Separating sisters: inside the groundbreaking surgery

On July 25, 2001, in a small Guatemalan village, Alba Leticia Alvarez gave birth to identical twin girls. The sisters shared nearly everything: beautiful brown eyes, angelic smiles, even the same first name, Maria. But they also shared an extraordinarily rare birth defect. Maria Teresa and Maria de Jesus were born attached at the top of the head--their faces fixed outward, turned in opposite directions. A web of blood vessels sprawled between their conjoined skulls, bridging their circulatory systems (heart, blood, arteries, and veins) so that blood pumped from Maria Teresa's heart flowed equally into Maria de Jesus, and vice versa.

The birth defect was not lethal, doctors said, but if left attached, the girls would be virtually immobile. Their only hope for a normal life: an operation as rare as the twins' condition. In the past 72 years there have been 31 attempts to separate craniopagus twins--siblings fused at the cranium, the eight bones that make up the skull. Until now, only two surgeries have proved successful. "It was a tremendously risky operation," says chief plastic surgeon Dr. Henry Kawamoto at the Mattel Children's Hospital at UCLA, where the surgery was performed. But the surgeons, who volunteered their services free of charge, had space-age technology on their side.

On August 6, 2002, after a 22-hour marathon surgery, Maria de Jesus and Maria Teresa lay in separate beds--able to see one another's face for the first time. As SW went to press, the two girls were still in stable condition--well enough to smile, eat solid food, even say, "Papa."

Here's an inside look at the miraculous surgery that separated the sisters.

TIES THAT BIND

What's life like conjoined to another human being? The complications are endless. "They were joined in such a manner that they would be condemned to roll--not walk--if they wanted to move from one corner of the room to the other," says UCLA neurosurgeon Dr. Jorge Lazareff. "They'd never be able to go to a movie or simply sit at a table."

The parents had few resources to care for the special needs of their daughters, so for the first 11 months of their lives the twins lived at a pediatric hospital in Guatemala. There the girls slept, ate, drank, even played while attached at the head. To bathe, one sister was held upside down while the other was dipped right side up into the tub. Eating required similar acrobatics.

Few people would dare call the girls "lucky," but the fact that they were born at all is astonishing. About 3 out of every 1,000 pregnancies result in identical twins. The odds that twins will be conjoined are about 100,000 to 1; the odds they will be conjoined at the head--about 2.5 million to 1. Why some identical twins fuse together isn't completely understood, although many experts believe the defect occurs when a single fertilized egg, primed to split in two, stays partially joined.

VISIONARY MEDICINE

On seeing the twins, the first question UCLA doctors asked: Can we separate them safely? In most craniopagus cases, the answer is no. Too much connected brain tissue and overlapping blood vessels make them impossible to untangle. Nine major blood vessels weave through the brain, an organ that uses 15 to 20 percent of the body's total blood supply--more than any other organ (see diagram, p. 13). One leak could stop oxygen-rich blood from reaching brain cells; without oxygen, cells die--a brain-damaging condition called stroke.
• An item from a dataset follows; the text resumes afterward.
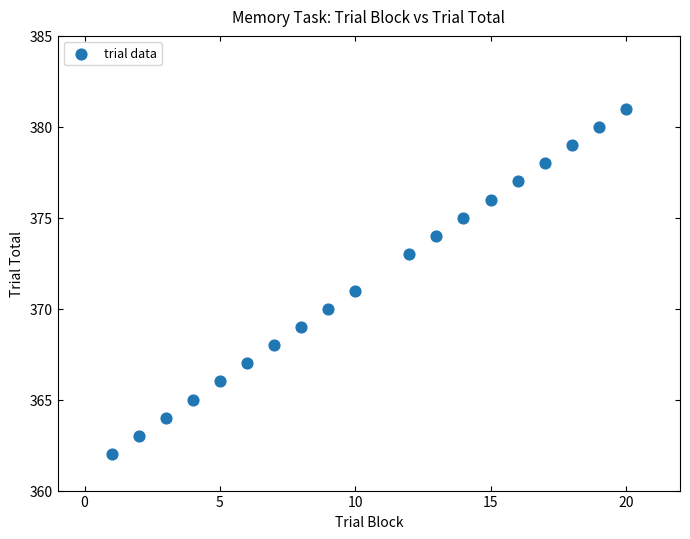

What is the range of Y values (max minus min)?

19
To determine whether the girls could survive surgery, doctors relied on some of the most sophisticated medical imaging devices on Earth. "Before 1972, we didn't have the tools to see what was going on inside the patient before operating," says Kawamoto. "We were just sort of going into it blind." Today, medical equipment like the magnetic resonance imaging (MRI) machine generates detailed images of the interior brain--as though surgeons had sliced it in half to peer inside.

The MRI images of the twins revealed two separate brains conjoined not by large clumps of brain tissue but by a handful of blood vessels, some skin, and bone: Separation would be difficult, but not impossible. The girls' parents gave doctors the green light to move ahead", and they began to study the images--along with a computer-generated 3-D plastic model (see image, p. 13)--to map out the safest way to perform the surgery.
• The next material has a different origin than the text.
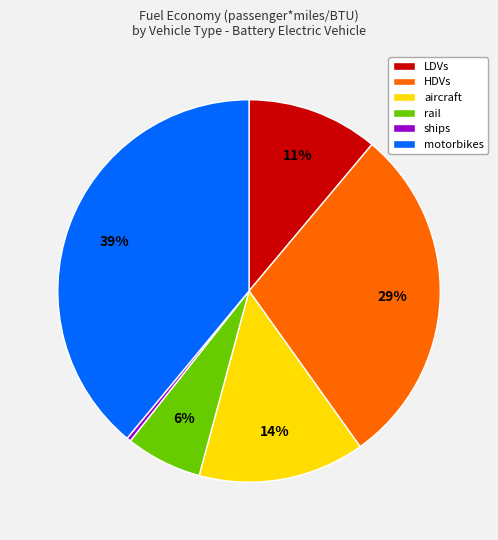

Does rail account for over 50% of the chart?

No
THREE DEGREES OF SEPARATION

Although the girls would be surgically parted in a single day, the entire procedure was spread out over several painstaking months, and divided into three general stages. Stage 1 was critical: create extra skin to cover the girls' heads after the operation. Skin, or the integumentary system, is the single largest organ in the body. It forms a watertight barrier against germs and helps the body retain fluids. Skin is also remarkably elastic, thanks to stringy fibers of collagen and elastin.
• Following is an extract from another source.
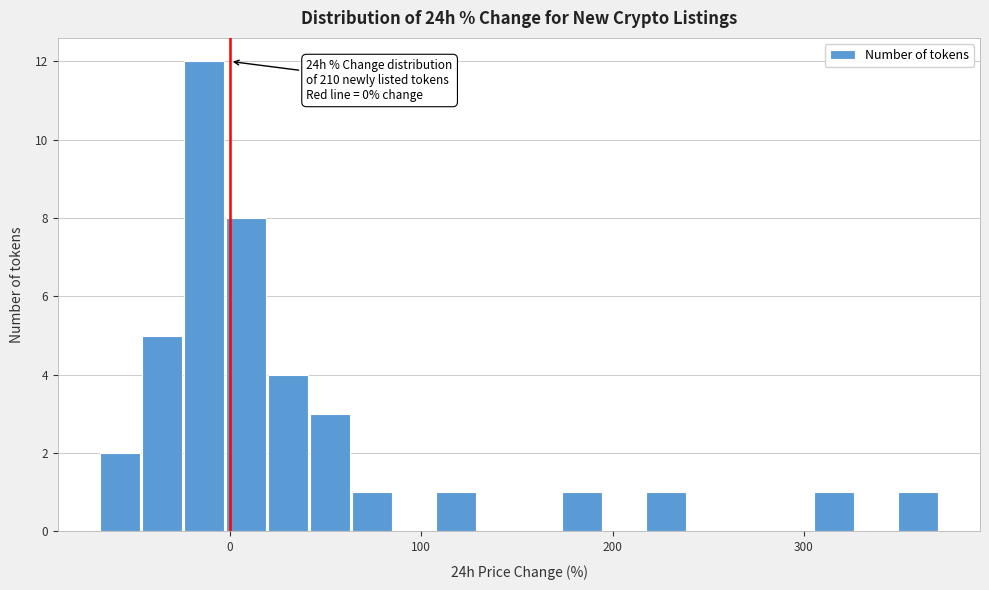

Around what value on the x-axis is the tallest bar? Give the approximate position of its centre, as read against the axis.

-10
How do you "create" more skin? "We literally stretched the girls' skin out," says Kawamoto. One month before the surgery a fluid expander--essentially a balloon--was implanted beneath the scalp where the twins' heads met (see diagram, p. 11). Over the next 30 days, saltwater was pumped into the balloon, slowly causing it to expand and stretch the dermis, the deepest skin layer. At the same time the skin stretched, new blood vessels sprouted, which helped rebuild thinned out muscle and fat cells snaking below the dermis.